Applying the test in Simic, it does not seem to me to be a reasonable possibility that the jury took notice of the supposed misstatement of Dr Mulholland's evidence in the summing up, but ignored the two accurate statements of its effect which followed closely after it. It is true that, in the case of the latter two, they were described to the jury as submissions made by counsel in her address; but it scarcely seems possible that the jury would have disregarded the discrepancy altogether; or, having noticed it, would not have asked for the relevant portion of the transcript of Dr Mulholland's evidence to be read back to them.

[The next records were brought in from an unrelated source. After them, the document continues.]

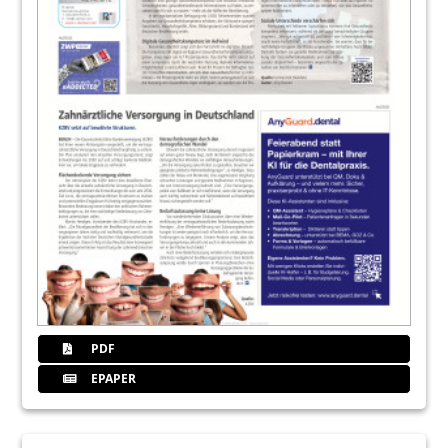
32
Zehn gute Gründe, die IDS 2021 zu
besuchen
Redaktion
33
„Echte Erlebnisse“: Kulzer Mobile
Academy auf Tour
34
Das Service-Angebot der Koelnmesse zur
Internationalen Dental-Schau 2021
Redaktion
35
„Die IDS ist ein Aufatmen der ganzen
Branche“
Mark Stephen Pace im Interview mit Christian
Ehrensberger
PDF
36
„Die Coronakrise hat die digitale
EPAPER
Transformation der Messewirtschaft
beschleunigt.“
Oliver Frese im Interview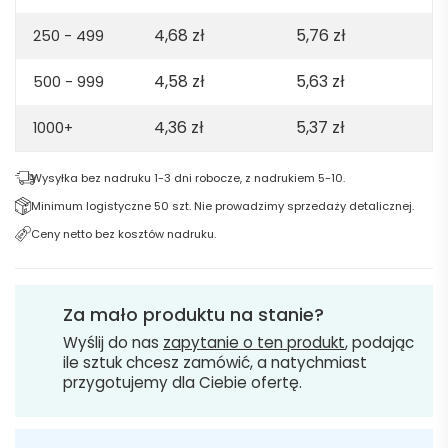
neutralny
4,68
zł
5,76
zł
250 - 499
4,58
zł
5,63
zł
500 - 999
4,36
zł
5,37
zł
1000+
Wysyłka bez nadruku 1-3 dni robocze, z nadrukiem 5-10.
Minimum logistyczne 50 szt. Nie prowadzimy sprzedaży detalicznej.
Ceny netto bez kosztów nadruku.
Za mało produktu na stanie?
Wyślij do nas
zapytanie o ten produkt
, podając
ile sztuk chcesz zamówić, a natychmiast
przygotujemy dla Ciebie ofertę.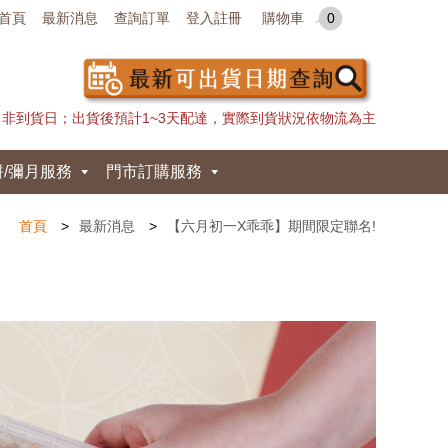
首頁
最新消息
查詢訂單
登入註冊
購物車
0
日非到貨日；出貨後預計1~3天配達，實際到貨狀況依物流為主
餅/彌月服務
門市訂購服務
首頁
最新消息
【六月初一X乖乖】期間限定聯名!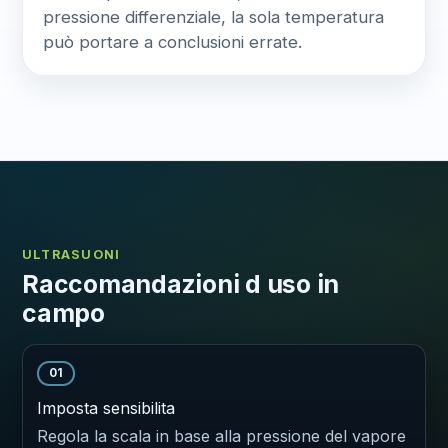
pressione differenziale, la sola temperatura
può portare a conclusioni errate.
ULTRASUONI
Raccomandazioni d uso in
campo
01
Imposta sensibilita
Regola la scala in base alla pressione del vapore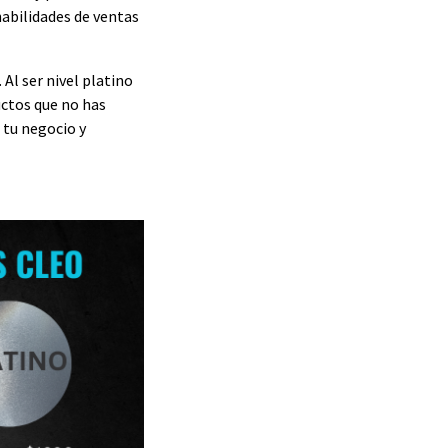
habilidades de ventas
Al ser nivel platino
ctos que no has
 tu negocio y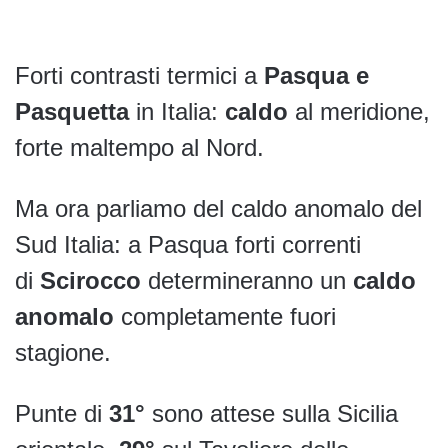
Forti contrasti termici a
Pasqua e
Pasquetta
in Italia:
caldo
al meridione,
forte maltempo al Nord.
Ma ora parliamo del caldo anomalo del
Sud Italia: a Pasqua forti correnti
di
Scirocco
determineranno un
caldo
anomalo
completamente fuori
stagione.
Punte di
31°
sono attese sulla Sicilia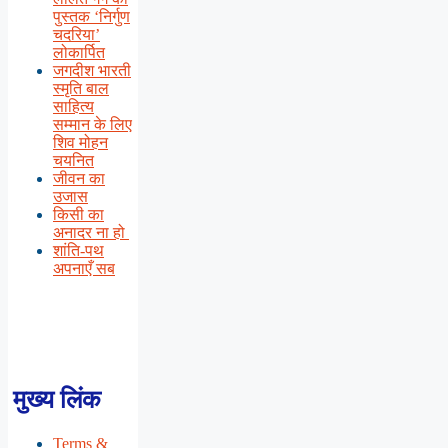
पुस्तक ‘निर्गुण
चदरिया’
लोकार्पित
जगदीश भारती
स्मृति बाल
साहित्य
सम्मान के लिए
शिव मोहन
चयनित
जीवन का
उजास
किसी का
अनादर ना हो
शांति-पथ
अपनाएँ सब
मुख्य लिंक
Terms &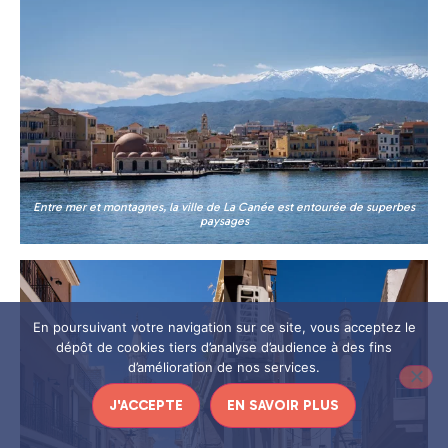
Entre mer et montagnes, la ville de La Canée est entourée de superbes
paysages
En poursuivant votre navigation sur ce site, vous acceptez le
dépôt de cookies tiers d’analyse d’audience à des fins
d’amélioration de nos services.
J'ACCEPTE
EN SAVOIR PLUS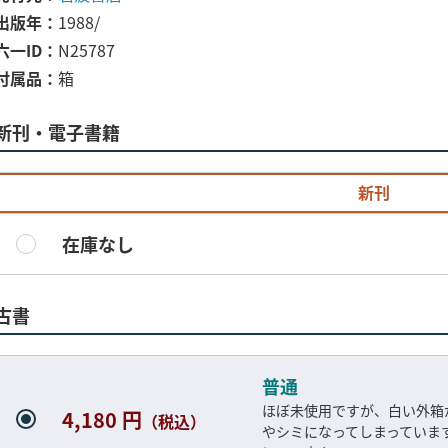
出版年
1988/
六一ID
N25787
付属品
箱
新刊・電子書籍
新刊
在庫なし
古書
普通
ほぼ未使用ですが、白い外箱
4,180 円
（税込）
やシミになってしまっていま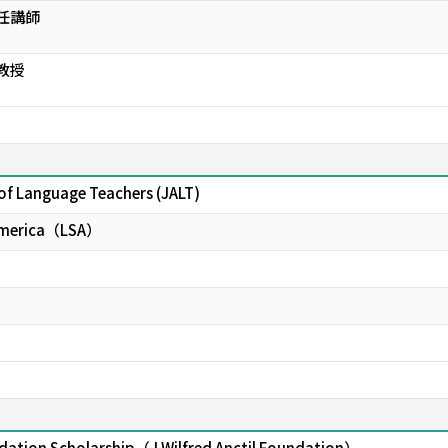
任講師
教授
of Language Teachers (JALT)
f America（LSA）
undation Scholarship（J.Wilfred Anctil Foundation）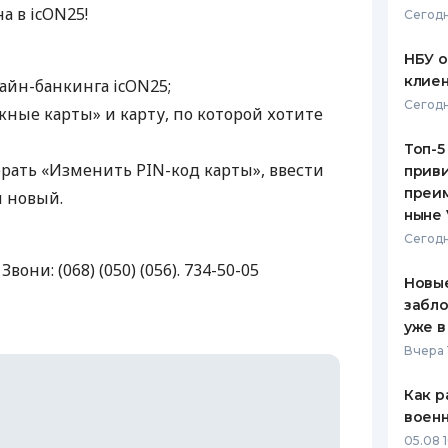
а в icON25!
Сегодн
ЕЖЕМЕСЯЧНЫЙ ОБЗОР
ПУТЕВО
КЕШБЭКА
СТРАХО
НБУ 
клиен
лайн-банкинга icON25;
ПУТЕВОДИТЕЛИ ПО
ВСЕ СТ
Сегодн
жные карты» и карту, по которой хотите
БАНКОВСКИМ КАРТАМ
СТРАХО
Топ-5
ыбрать «Изменить
PIN
-код карты», ввести
приви
ОТЗЫВЫ
КОМПАН
преим
ы новый.
ныне 
ДОСТАВ
Сегодн
 Звони: (068) (050) (056). 734-50-05
КОНТАК
Новые
забло
уже в
Вчера 
Как р
воен
05.08 1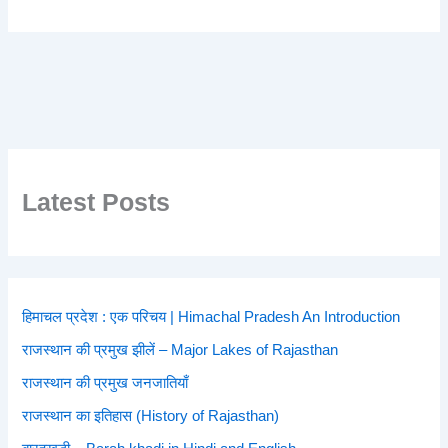
Latest Posts
हिमाचल प्रदेश : एक परिचय | Himachal Pradesh An Introduction
राजस्थान की प्रमुख झीलें – Major Lakes of Rajasthan
राजस्थान की प्रमुख जनजातियाँ
राजस्थान का इतिहास (History of Rajasthan)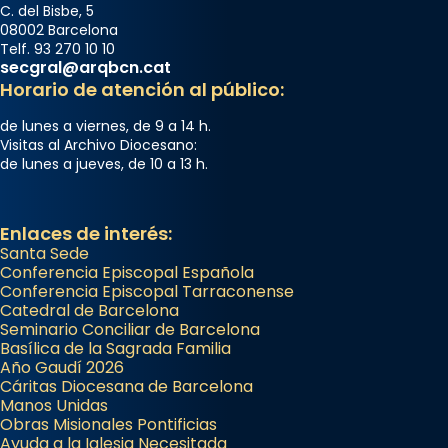
C. del Bisbe, 5
08002 Barcelona
Telf. 93 270 10 10
secgral@arqbcn.cat
Horario de atención al público:
de lunes a viernes, de 9 a 14 h.
Visitas al Archivo Diocesano:
de lunes a jueves, de 10 a 13 h.
Enlaces de interés:
Santa Sede
Conferencia Episcopal Española
Conferencia Episcopal Tarraconense
Catedral de Barcelona
Seminario Conciliar de Barcelona
Basílica de la Sagrada Familia
Año Gaudí 2026
Cáritas Diocesana de Barcelona
Manos Unidas
Obras Misionales Pontificias
Ayuda a la Iglesia Necesitada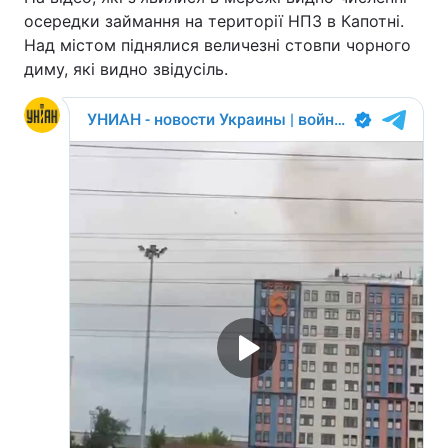
осередки займання на території НПЗ в Капотні.
Над містом піднялися величезні стовпи чорного
диму, які видно звідусіль.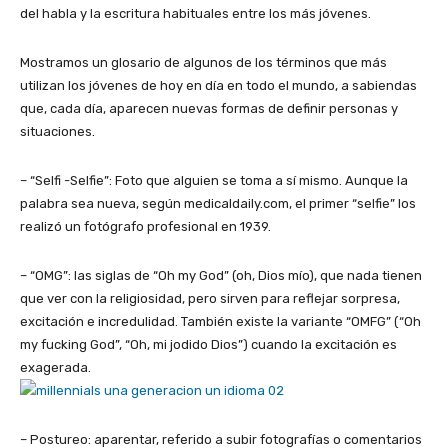
del habla y la escritura habituales entre los más jóvenes.
Mostramos un glosario de algunos de los términos que más
utilizan los jóvenes de hoy en día en todo el mundo, a sabiendas
que, cada día, aparecen nuevas formas de definir personas y
situaciones.
– “Selfi -Selfie”: Foto que alguien se toma a sí mismo. Aunque la
palabra sea nueva, según medicaldaily.com, el primer “selfie” los
realizó un fotógrafo profesional en 1939.
– “OMG”: las siglas de “Oh my God” (oh, Dios mío), que nada tienen
que ver con la religiosidad, pero sirven para reflejar sorpresa,
excitación e incredulidad. También existe la variante “OMFG” (“Oh
my fucking God”, “Oh, mi jodido Dios”) cuando la excitación es
exagerada.
– Postureo: aparentar, referido a subir fotografías o comentarios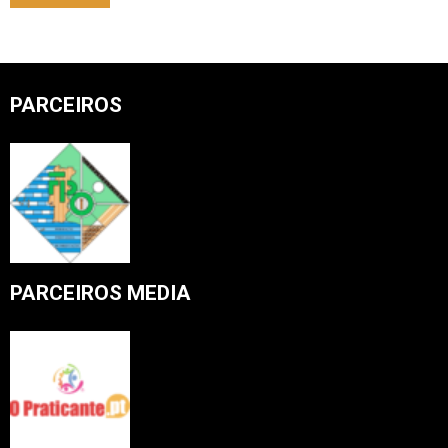
PARCEIROS
PARCEIROS MEDIA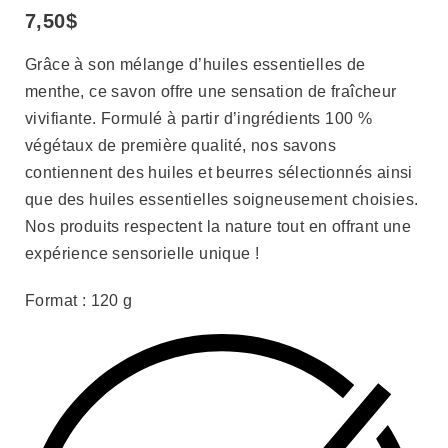
7,50
$
Grâce à son mélange d’huiles essentielles de
menthe, ce savon offre une sensation de fraîcheur
vivifiante. Formulé à partir d’ingrédients 100 %
végétaux de première qualité, nos savons
contiennent des huiles et beurres sélectionnés ainsi
que des huiles essentielles soigneusement choisies.
Nos produits respectent la nature tout en offrant une
expérience sensorielle unique !
Format : 120 g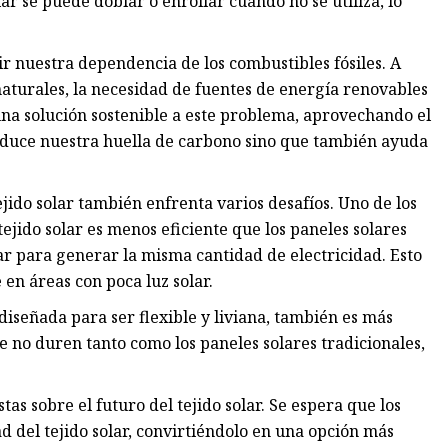
olar se puede doblar o enrollar cuando no se utiliza, lo
cir nuestra dependencia de los combustibles fósiles. A
turales, la necesidad de fuentes de energía renovables
 una solución sostenible a este problema, aprovechando el
reduce nuestra huella de carbono sino que también ayuda
jido solar también enfrenta varios desafíos. Uno de los
 tejido solar es menos eficiente que los paneles solares
lar para generar la misma cantidad de electricidad. Esto
en áreas con poca luz solar.
á diseñada para ser flexible y liviana, también es más
ue no duren tanto como los paneles solares tradicionales,
tas sobre el futuro del tejido solar. Se espera que los
d del tejido solar, convirtiéndolo en una opción más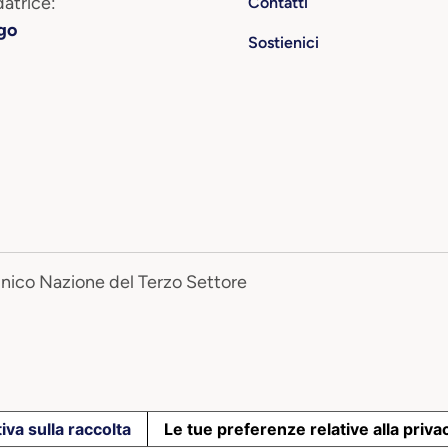
atrice:
Contatti
go
Sostienici
Unico Nazione del Terzo Settore
iva sulla raccolta
Le tue preferenze relative alla priva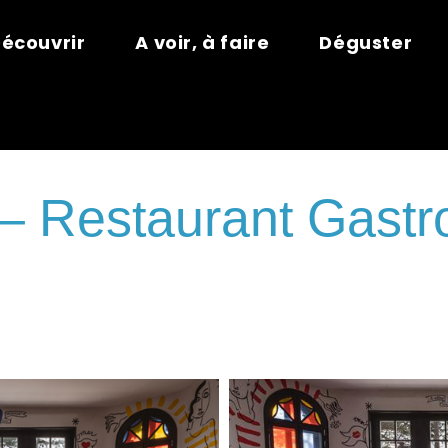
écouvrir
A voir, à faire
Déguster
– Restaurant Gast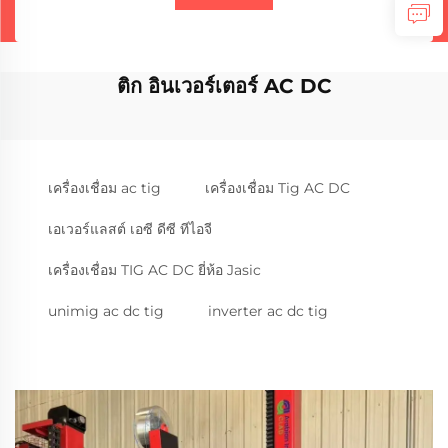
ติก อินเวอร์เตอร์ AC DC
เครื่องเชื่อม ac tig
เครื่องเชื่อม Tig AC DC
เอเวอร์แลสต์ เอซี ดีซี ทีไอจี
เครื่องเชื่อม TIG AC DC ยี่ห้อ Jasic
unimig ac dc tig
inverter ac dc tig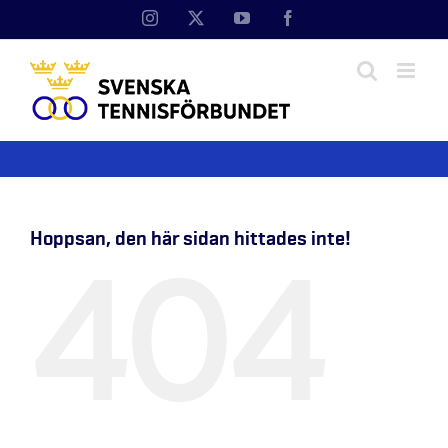
Fortsätt
Instagram
X
YouTube
Facebook
till
innehållet
Hoppsan, den här sidan hittades inte!
404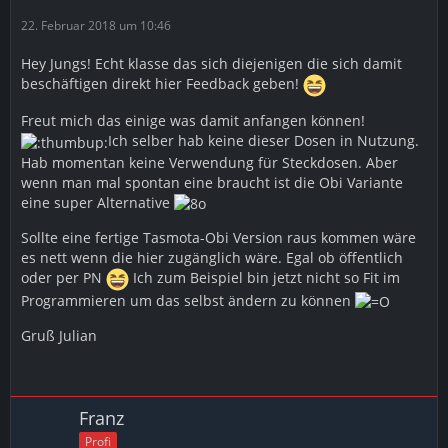
22. Februar 2018 um 10:46
Hey Jungs! Echt klasse das sich diejenigen die sich damit
beschäftigen direkt hier Feedback geben!
Freut mich das einige was damit anfangen können!
Ich selber hab keine dieser Dosen in Nutzung.
Hab momentan keine Verwendung für Steckdosen. Aber
wenn man mal spontan eine braucht ist die Obi Variante
eine super Alternative
Sollte eine fertige Tasmota-Obi Version raus kommen wäre
es nett wenn die hier zugänglich wäre. Egal ob öffentlich
oder per PN
Ich zum Beispiel bin jetzt nicht so Fit im
Programmieren um das selbst ändern zu können
Gruß Julian
Franz
Profi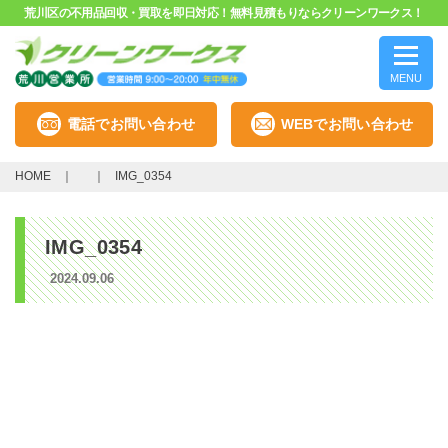
荒川区の不用品回収・買取を即日対応！無料見積もりならクリーンワークス！
MENU
電話でお問い合わせ
WEBでお問い合わせ
HOME
IMG_0354
IMG_0354
2024.09.06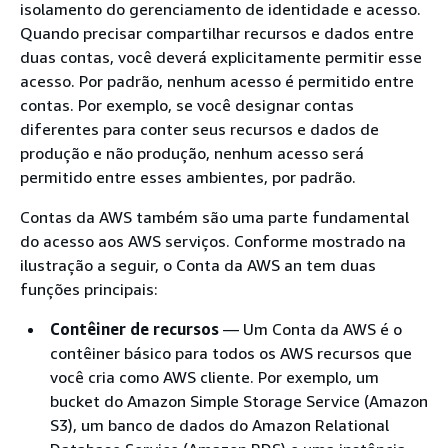
isolamento do gerenciamento de identidade e acesso.
Quando precisar compartilhar recursos e dados entre
duas contas, você deverá explicitamente permitir esse
acesso. Por padrão, nenhum acesso é permitido entre
contas. Por exemplo, se você designar contas
diferentes para conter seus recursos e dados de
produção e não produção, nenhum acesso será
permitido entre esses ambientes, por padrão.
Contas da AWS também são uma parte fundamental
do acesso aos AWS serviços. Conforme mostrado na
ilustração a seguir, o Conta da AWS an tem duas
funções principais:
Contêiner de recursos
— Um Conta da AWS é o
contêiner básico para todos os AWS recursos que
você cria como AWS cliente. Por exemplo, um
bucket do Amazon Simple Storage Service (Amazon
S3), um banco de dados do Amazon Relational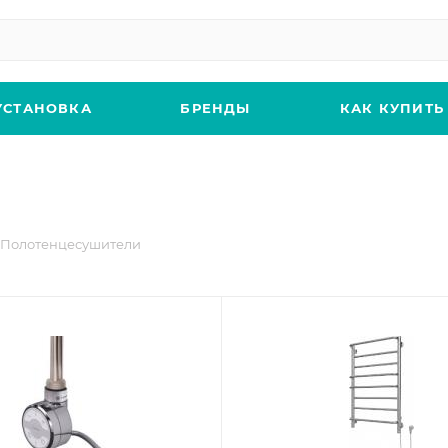
УСТАНОВКА
БРЕНДЫ
КАК КУПИТЬ
Полотенцесушители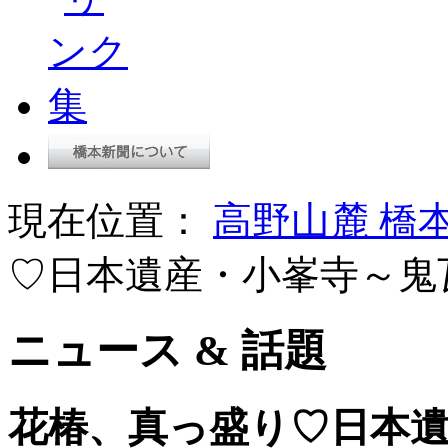
現在位置：
高野山麓 橋
♡日本遺産・小峯寺～鬼
ニュース & 話題
花椿、真っ盛り♡日本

As it is, they had already heard Dr Mulholland's evidence on that point opened to them by defence counsel, and might therefore fairly have been expected to have been looking for the evidence which he in fact later gave to that specific effect.

These considerations tend also to confirm the impression that the summing up did not in fact contain the misstatement in question.

REASONS FOR JUDGMENT - DOWSETT J.

Judgment delivered 13/12/1995.

I have read the reasons for judgment prepared by Davies JA and am in agreement with his Honour’s reasons and with the proposed orders. I also agree with the observations made by McPherson JA.